The CDC reports that only 48% of households have emergency kits, but emergency physician Dr. Matt Bitner with Prisma Health says that winter weather brings unique problems that Midlands residents should prepare for.

“As the temperature drops, it can continue to increase the demands for fluids. So, it’s important to stay hydrated, not only with non-caffeinated liquids but also with fuel because your body is going to need extra energy as your body creates and maintains heat,” said Bitner.

Bitner says it’s important to make sure you have plenty of water and snacks on hand in case you lose power. It’s also crucial to have blankets and layers of dry clothing.

“The areas that are furthest from your core—your fingers, your toes, your ears, your nose, are at risk of tissue damage from frostbite, so make sure you have all exposed areas covered,” said Bitner. “Once we get below 40 degrees, it’s important that you have at least two to three layers of warm clothing with an outer layer that is impervious to wind and moisture.”

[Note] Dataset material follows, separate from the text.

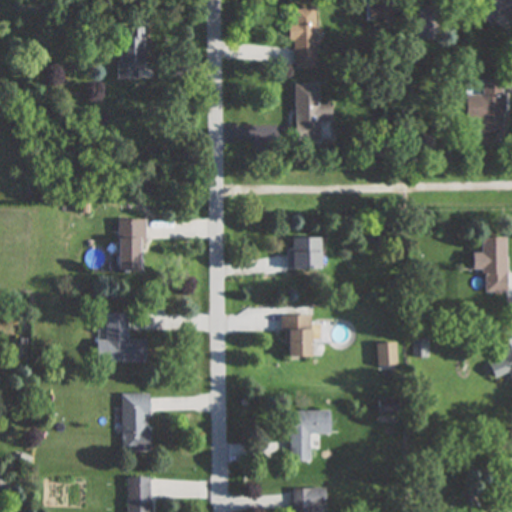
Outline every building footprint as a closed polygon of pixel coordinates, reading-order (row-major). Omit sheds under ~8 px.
[(492,24),(503,0),(473,0),(468,13),(492,24)] [(313,6),(288,7),(288,68),(313,68),(313,6)] [(415,40),(437,40),(437,7),(415,7),(415,40)] [(118,66),(142,66),(142,24),(118,24),(118,66)] [(502,132),(501,79),(480,79),(480,95),(464,95),(464,119),(478,119),(478,132),(502,132)] [(316,121),(329,121),(328,103),(316,103),(316,84),(291,84),(292,139),(316,139),(316,121)] [(114,219),(114,273),(143,273),(143,219),(114,219)] [(318,270),(318,238),(288,238),(288,270),(318,270)] [(505,238),(480,238),(480,254),(471,254),(471,271),(483,271),(483,293),(505,293),(505,238)] [(94,362),(145,361),(145,340),(125,340),(125,313),(104,314),(104,340),(94,340),(94,362)] [(282,316),(282,357),(308,357),(308,316),(282,316)] [(511,330),(492,338),(501,360),(488,365),(493,379),(507,374),(511,386),(511,385),(511,330)] [(374,343),(374,367),(394,367),(394,343),(374,343)] [(148,452),(148,394),(120,394),(120,452),(148,452)] [(396,400),(378,400),(378,413),(396,412),(396,400)] [(288,411),(288,462),(311,462),(311,437),(328,437),(328,411),(288,411)] [(149,511),(149,478),(124,478),(124,511),(149,511)] [(291,489),(291,511),(310,511),(310,508),(326,508),(326,489),(291,489)]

During storms, Dr. Bitner says it may be difficult for some people to access medical care. However, there are situations in which emergency care is needed. For example:

  • If you or a family member is having significant trouble breathing
  • Experiencing chest pain or pressure
  • Confusion or lack of awareness
  • Unable to wake up or stay awake
  • Gray or blue discoloration of skin, lips, or nail beds

“If you or a family member is unable to be awakened or stay awake or if you notice discoloration—any gray or blue color skin or lips or nail beds. Those could all be danger or warning signs that could prompt an immediate visit to an emergency department,” said Bitner.

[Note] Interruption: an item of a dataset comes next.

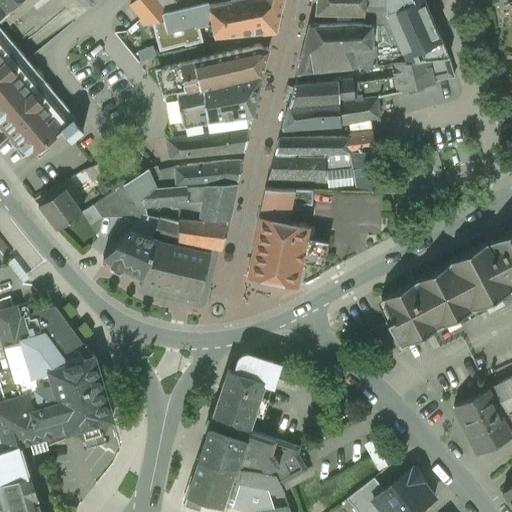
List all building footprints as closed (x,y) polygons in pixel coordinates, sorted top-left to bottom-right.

If you are having a medical emergency, Bitner suggests calling 911. If you are having a non-emergency or are not sure of your status, he suggests using a virtual urgent care clinic.

To prevent being stuck on icy roads or to survive a power outage, first aid expert Brad Greer says each household should have an emergency kit ready to go in the home and in each car.

Items to include in the home kit are:

  • Batteries
  • A first aid kit
  • Water
  • Food
  • Cell phone backup batteries

Items to include for a car kit are:

  • Charged portable cell phone charger
  • Whistle
  • Bandages
  • Pain medication
  • Antibiotic ointment
  • Alcohol wipes
  • Blankets
  • Dry clothing
  • Gloves or mittens
  • Water
  • Snacks

“You may think you’re able to control your driving on snow and ice, but that’s a challenge. And you certainly can’t control other drivers or people who are driving 18 wheelers on the highways,” said Greer. “We don’t know how bad the weather conditions are going to be or the extent of the ice and snow, but be prepared and go to your local store and protect yourself and protect others.”